Job item:
Write out every line of the entries below word for word, keeping the same line breaks.

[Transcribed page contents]
━━━━━━━━━━━━━━━━━━━━━━━━━━━━━━
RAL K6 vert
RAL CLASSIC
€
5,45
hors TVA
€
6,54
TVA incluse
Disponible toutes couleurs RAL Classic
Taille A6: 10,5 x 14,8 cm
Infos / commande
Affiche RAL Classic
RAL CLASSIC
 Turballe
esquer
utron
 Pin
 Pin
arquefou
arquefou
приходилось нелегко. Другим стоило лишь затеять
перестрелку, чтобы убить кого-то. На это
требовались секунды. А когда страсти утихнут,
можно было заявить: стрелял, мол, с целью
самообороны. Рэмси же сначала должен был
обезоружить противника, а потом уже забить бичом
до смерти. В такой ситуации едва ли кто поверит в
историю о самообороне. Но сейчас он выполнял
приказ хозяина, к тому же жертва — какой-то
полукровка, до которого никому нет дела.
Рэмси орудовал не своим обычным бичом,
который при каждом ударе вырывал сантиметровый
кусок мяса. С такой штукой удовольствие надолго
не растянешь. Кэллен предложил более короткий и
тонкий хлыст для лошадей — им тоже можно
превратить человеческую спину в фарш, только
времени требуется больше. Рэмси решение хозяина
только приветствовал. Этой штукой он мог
━━━━━━━━━━━━━━━━━━━━━━━━━━━━━━
Response below:
RAL K6 vert
RAL CLASSIC
€
5,45
hors TVA
€
6,54
TVA incluse
Disponible toutes couleurs RAL Classic
Taille A6: 10,5 x 14,8 cm
Infos / commande
Affiche RAL Classic
RAL CLASSIC
 Turballe
esquer
utron
 Pin
 Pin
arquefou
arquefou
приходилось нелегко. Другим стоило лишь затеять
перестрелку, чтобы убить кого-то. На это
требовались секунды. А когда страсти утихнут,
можно было заявить: стрелял, мол, с целью
самообороны. Рэмси же сначала должен был
обезоружить противника, а потом уже забить бичом
до смерти. В такой ситуации едва ли кто поверит в
историю о самообороне. Но сейчас он выполнял
приказ хозяина, к тому же жертва — какой-то
полукровка, до которого никому нет дела.
Рэмси орудовал не своим обычным бичом,
который при каждом ударе вырывал сантиметровый
кусок мяса. С такой штукой удовольствие надолго
не растянешь. Кэллен предложил более короткий и
тонкий хлыст для лошадей — им тоже можно
превратить человеческую спину в фарш, только
времени требуется больше. Рэмси решение хозяина
только приветствовал. Этой штукой он мог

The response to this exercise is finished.